Material for this exercise:
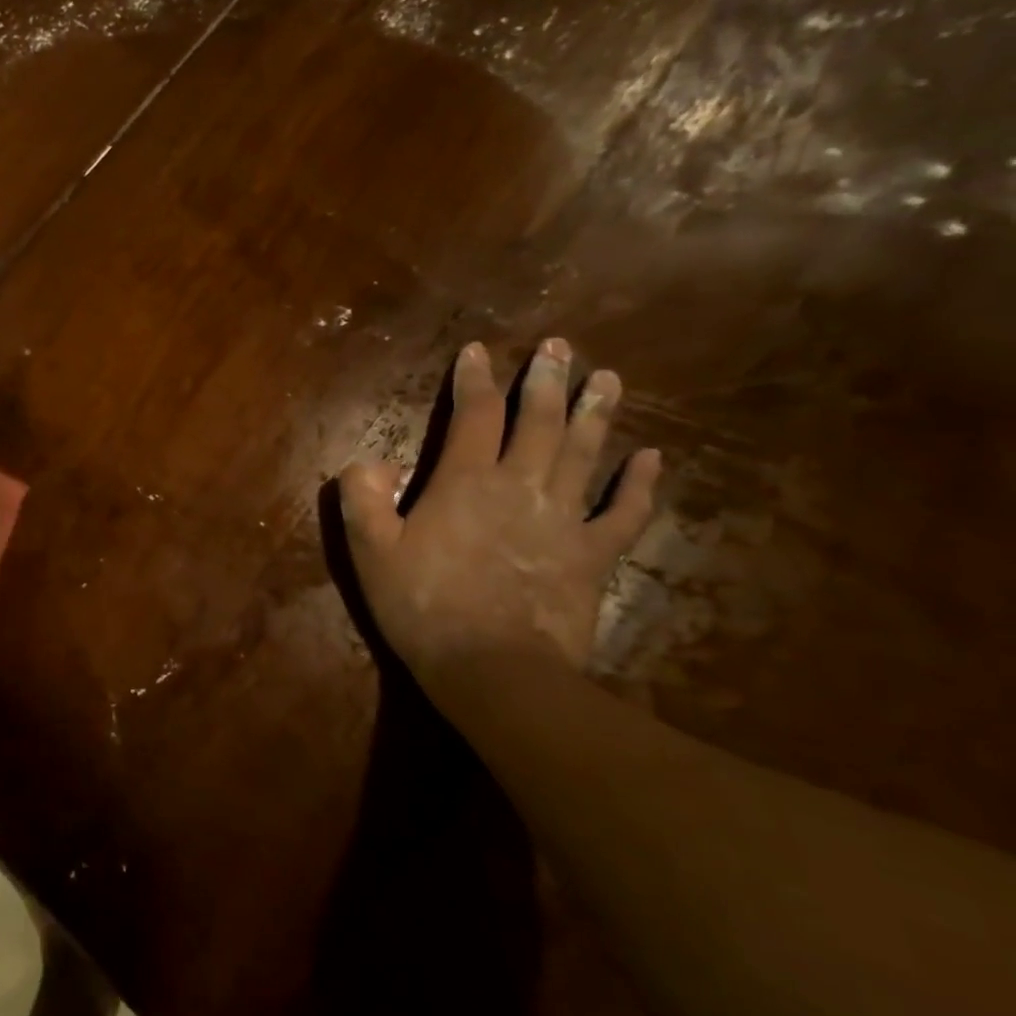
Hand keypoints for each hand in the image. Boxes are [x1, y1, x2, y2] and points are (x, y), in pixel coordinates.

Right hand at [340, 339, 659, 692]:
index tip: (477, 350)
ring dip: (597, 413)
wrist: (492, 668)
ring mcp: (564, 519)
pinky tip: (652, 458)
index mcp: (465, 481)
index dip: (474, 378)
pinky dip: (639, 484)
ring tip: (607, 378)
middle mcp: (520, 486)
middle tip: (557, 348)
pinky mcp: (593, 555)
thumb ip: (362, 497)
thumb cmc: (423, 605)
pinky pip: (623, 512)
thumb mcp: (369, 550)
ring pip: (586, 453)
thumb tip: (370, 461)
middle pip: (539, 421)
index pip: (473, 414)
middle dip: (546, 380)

--

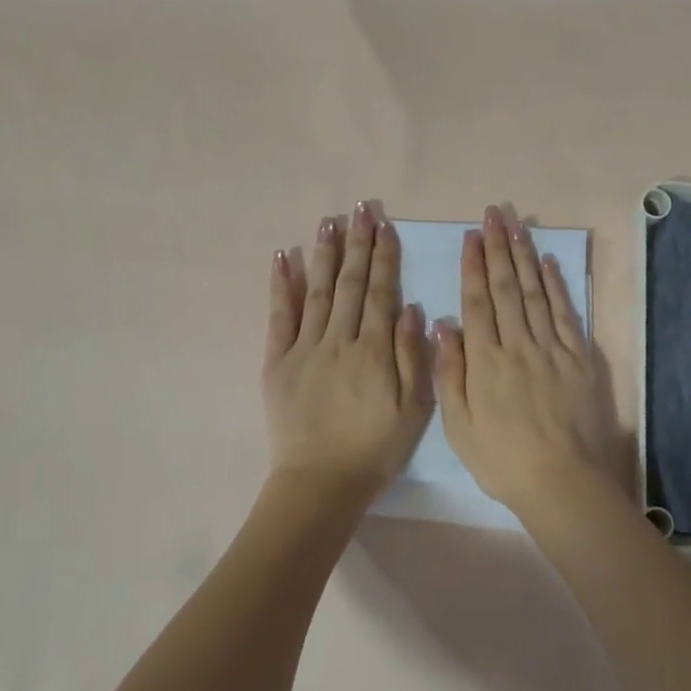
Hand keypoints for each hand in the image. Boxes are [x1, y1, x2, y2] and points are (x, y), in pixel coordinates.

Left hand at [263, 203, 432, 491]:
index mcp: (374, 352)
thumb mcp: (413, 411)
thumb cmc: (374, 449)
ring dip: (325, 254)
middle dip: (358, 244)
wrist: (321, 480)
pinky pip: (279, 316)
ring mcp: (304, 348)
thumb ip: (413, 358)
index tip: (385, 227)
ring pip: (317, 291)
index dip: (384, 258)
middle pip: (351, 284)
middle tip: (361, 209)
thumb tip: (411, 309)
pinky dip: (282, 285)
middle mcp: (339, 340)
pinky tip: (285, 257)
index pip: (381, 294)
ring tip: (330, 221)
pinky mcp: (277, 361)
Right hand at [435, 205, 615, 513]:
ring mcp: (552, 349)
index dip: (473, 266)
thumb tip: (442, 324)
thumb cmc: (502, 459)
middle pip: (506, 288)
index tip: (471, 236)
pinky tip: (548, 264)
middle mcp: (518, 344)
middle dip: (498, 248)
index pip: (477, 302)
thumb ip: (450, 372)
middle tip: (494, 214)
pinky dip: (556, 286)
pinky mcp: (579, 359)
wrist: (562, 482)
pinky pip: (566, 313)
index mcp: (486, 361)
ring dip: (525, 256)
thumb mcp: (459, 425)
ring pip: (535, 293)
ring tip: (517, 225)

Goal of the exercise:
Copy out each line of the data above, exactly, if it lies between the line holding "pinky dip: (639, 484)" and the line holding "middle dip: (546, 380)", inclusive; copy no other line.

Exercise response:
pinky dip: (639, 484)
ring tip: (607, 378)
middle mcp: (520, 486)
middle tip: (557, 348)
pinky mcp: (593, 555)
thumb ip: (362, 497)
thumb cmc: (423, 605)
pinky pip: (623, 512)
thumb mcp: (369, 550)
ring pip: (586, 453)
thumb tip: (370, 461)
middle pip: (539, 421)
index pip: (473, 414)
middle dip: (546, 380)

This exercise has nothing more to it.